No Lowballs Accepted: Segro Rejects £12.6 Billion Takeover Attempt by US Rival Prologis
American big money tried to catch the UK's biggest warehouse landlord slipping, but the board told them to step correct.

The corporate players across the Atlantic are trying to make big moves, but UK warehouse giant Segro is not letting themselves get bought out on the cheap. This week, US property giant Prologis tried to swoop in with a massive £12.6 billion all-share takeover offer for Segro, which is a major player on the London FTSE 100. But Segro's board wasn't having it, unanimously rejecting the bid and telling the American firm that their offer falls a long way short of what the company is actually worth.

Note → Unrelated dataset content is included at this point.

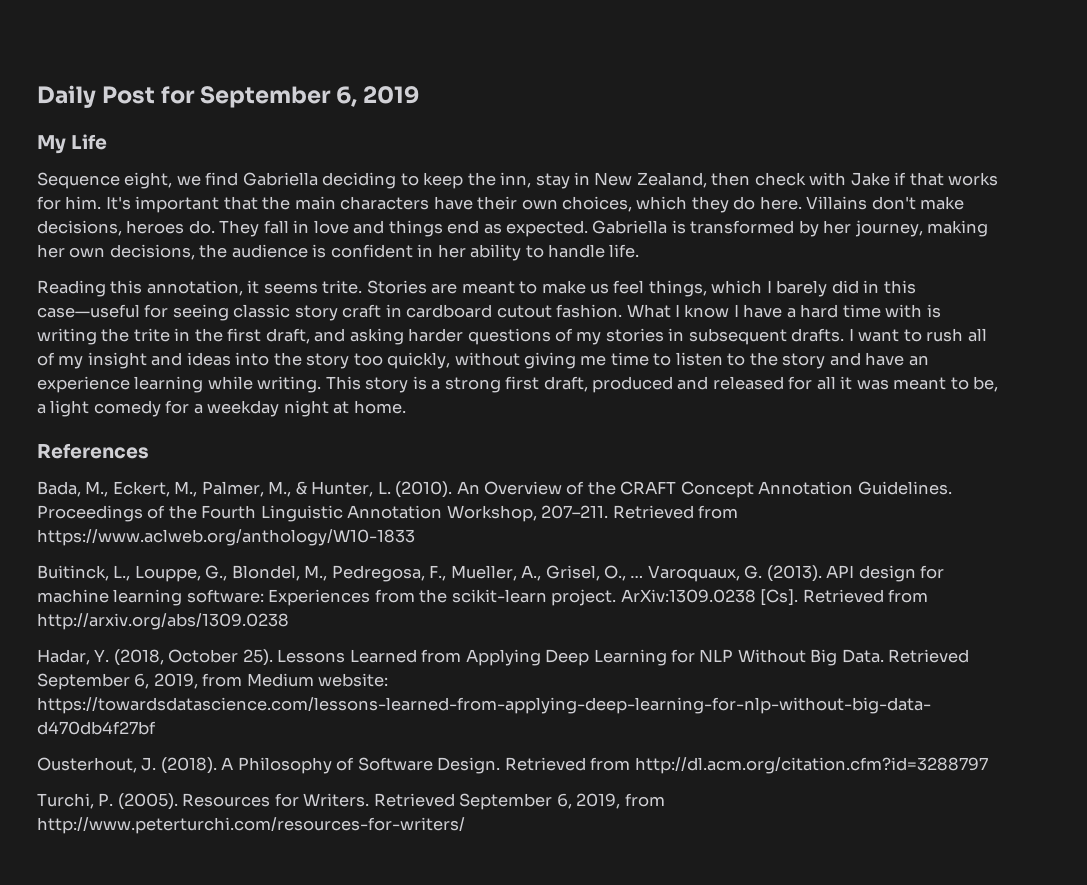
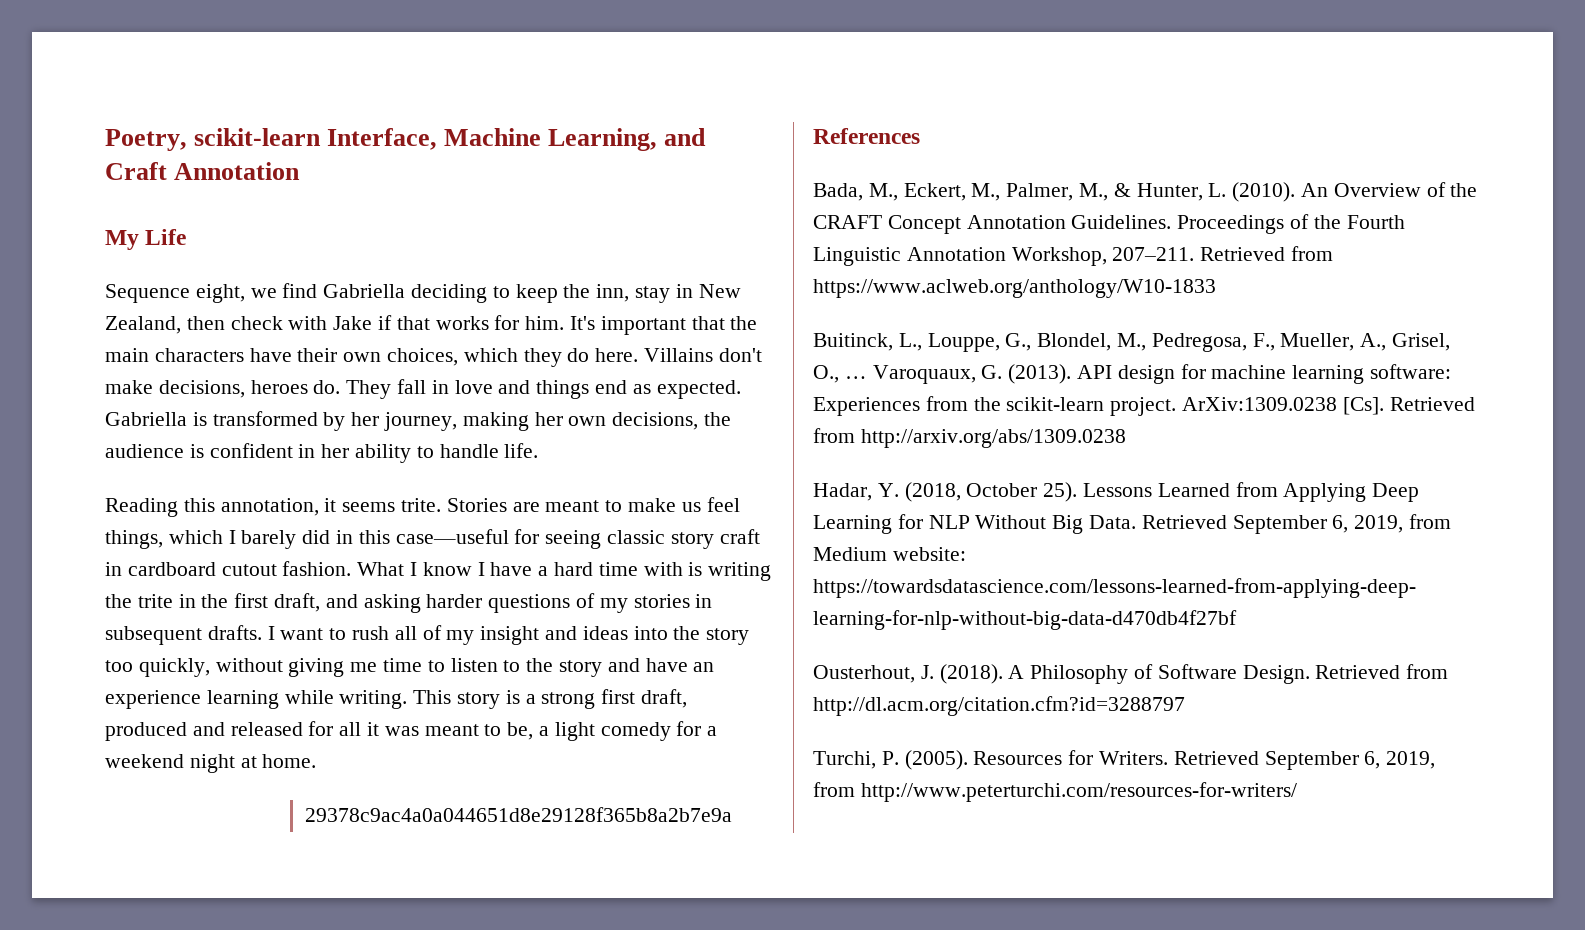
[37,85,420,108] Daily Post for September 6, 2019 -> [105,128,707,151] [105,162,301,180] Poetry, scikit-learn Interface, Machine Learning, and Craft Annotation
[207,400,280,417] weekday -> [105,754,184,768] weekend
(406, 407) none -> [305,807,733,822] // 29378c9ac4a0a044651d8e29128f365b8a2b7e9a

Prologis tried to bypass the bosses on Tuesday and went public with the offer on Wednesday, hoping Segro's shareholders would put pressure on the board to make a deal. They put up an all-share offer where Segro investors would get 0.084 of a Prologis share for every share they own, which sounds like 925p a share—a 24.6% premium over Tuesday's close. But Segro's board called it what it is: an opportunistic play to grab valuable assets while the market is in a weird spot.
Once the streets heard about the bid on Wednesday, Segro's stock went wild, jumping nearly 17.5% to close at 871p, making it the biggest riser on London's FTSE 100 for the day. Everybody knows Segro has the bag. They build those massive, cavernous warehouses that keep online shopping running, renting them out to heavy hitters like Amazon and Netflix. When you're the landlord for the biggest streaming and shipping services on earth, you don't just sell out to the first big offer that comes along.
This company has deep roots in the game, starting all the way back in 1920 as the Slough Trading Company on the edge of London, turning an old post-WWI military repair depot into a modern industrial estate. Over the last hundred years, they flipped that physical space into a digital goldmine. Today, that Slough estate is home to the second-largest portfolio of datacentres in the entire world. That's real power and real infrastructure, not some minor assets you trade away easily.
During the pandemic, when everyone was stuck at home ordering packages and streaming shows, Segro’s business went through the roof, and their stock peaked in late 2021. But since spring 2022, the market took a hit, and Segro’s shares dropped by about 40% from the peak. Segro's board points out that this drop is due to major geopolitical issues hurting UK and European real estate valuations, while US companies aren't feeling the same heat. They say Prologis is just trying to exploit this market dislocation to buy them out cheap.
Now, the experts are saying this move is going to shake up the whole UK property scene. Oli Creasey, the property research head at Quilter Cheviot, said this bid is sending ripples through the entire UK real estate investment trust sector, and it might put other British firms in the shop window for big foreign buyers. Meanwhile, Dan Coatsworth from AJ Bell says Segro’s massive datacentre pipeline is the real prize Prologis is chasing, but the US firm is going to have to bring real cash and a much better offer if they want to get this deal done.